Donna Kirner started from humble origins. For more than 10 years, while married to her first husband, she was a PacBell customer service representative, said Hakes, who was born in 1970.

Eventually, in 1982 Kirner decided to go back to school and enrolled in Palomar College against the wishes of her husband.

"She finally decided, 'This is not what I want out of life,' " Hakes said. At 33, her mother discovered a new passion in archaeology, while working on an excavation dig near Deer Springs Road.

She then transferred to UC Riverside, where she earned a bachelor's, master's and eventually Ph.D. in anthropology, studying under the renown scientist, Dr. Ervin Taylor.

"She was climbing the ladder as far as being an authority in her field and really becoming well known, and she got sick a year after that," Hakes said.

"It's sad that it took that long to start her life's dream and have it cut short. She was brilliant," she said. "That's what she loved to do. It was natural for her."

Kirner also took special pride in Palomar's role in her development, which led her through the University of California system.

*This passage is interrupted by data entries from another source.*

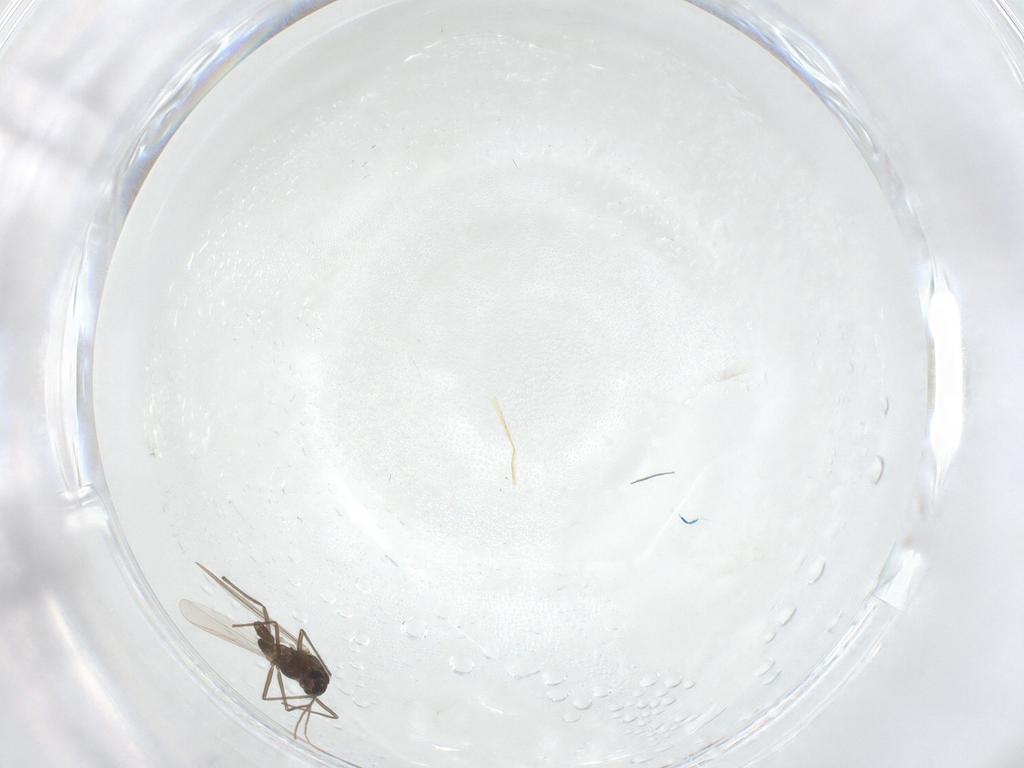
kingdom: Animalia
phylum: Arthropoda
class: Insecta
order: Diptera
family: Chironomidae
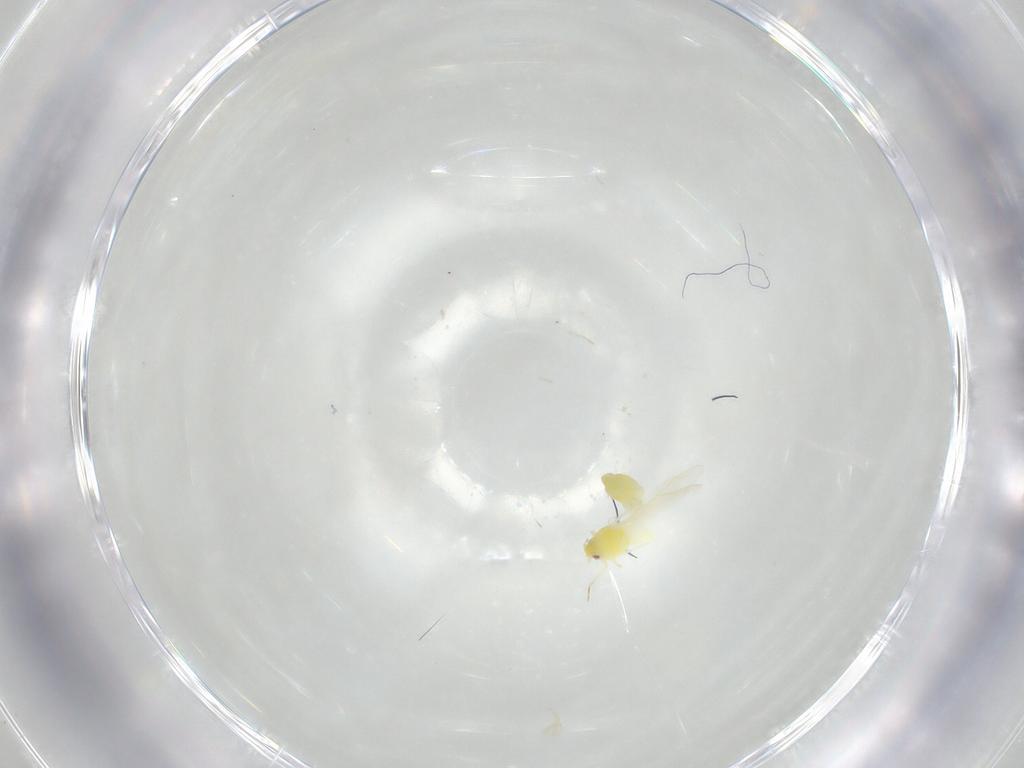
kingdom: Animalia
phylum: Arthropoda
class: Insecta
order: Hemiptera
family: Aleyrodidae
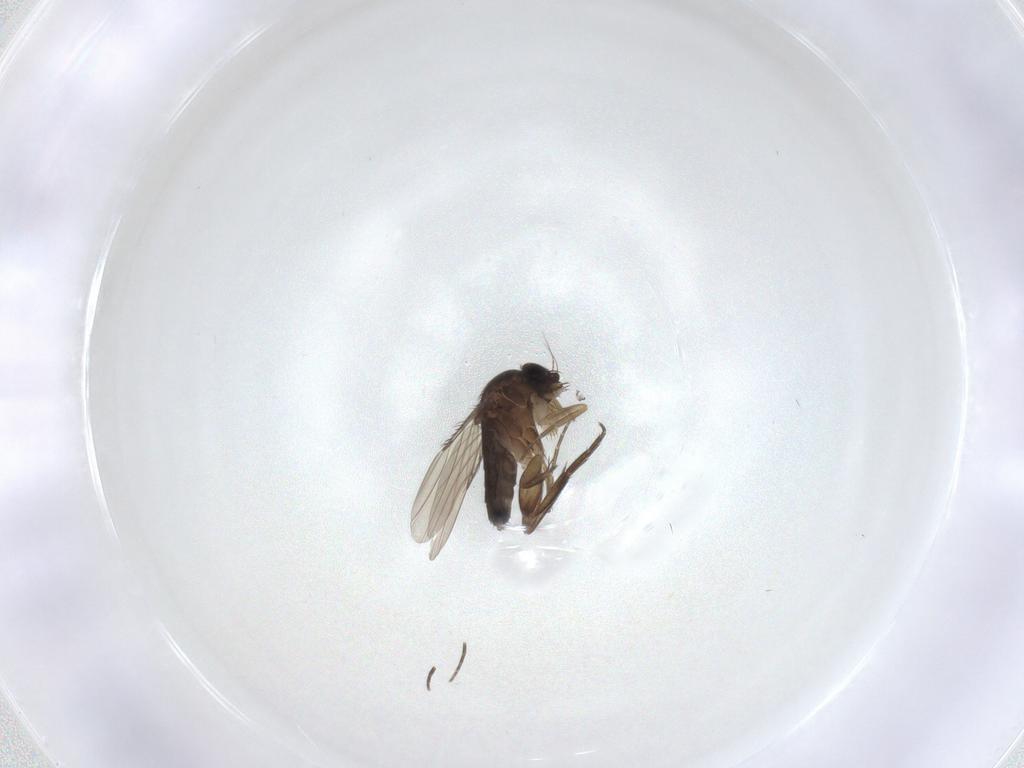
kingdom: Animalia
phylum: Arthropoda
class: Insecta
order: Diptera
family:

"She went all the way through until she was making significant contributions to Carbon-14 dating knowledge," her husband said.

Using a powerful accelerator-mass spectrometer, scientists can count carbon atoms to determine the age of any organic material up to 50,000 years old.

Kirner helped fine-tune the process so tiny samples gave accurate estimates of age. She used various chemicals to crystalize the bone fragment, which she ran through the accelerator at Lawrence Livermore Lab in Berkeley.

"Donna, she got the date with the smallest sample size than anyone else (used) to that date," her husband said. "If you have something like the Kennewick Man, or whatever, you don't want to use a lot of that for your assessment. She used microsamples. That's where she was unique."

She was also strong. As her bones deteriorated under the painful disease, she never complained, said Gary Kirner, who was married to her for 18 years.

"He was real supportive of the whole archaeology thing," Hakes said. "He thought she was a brilliant scientist."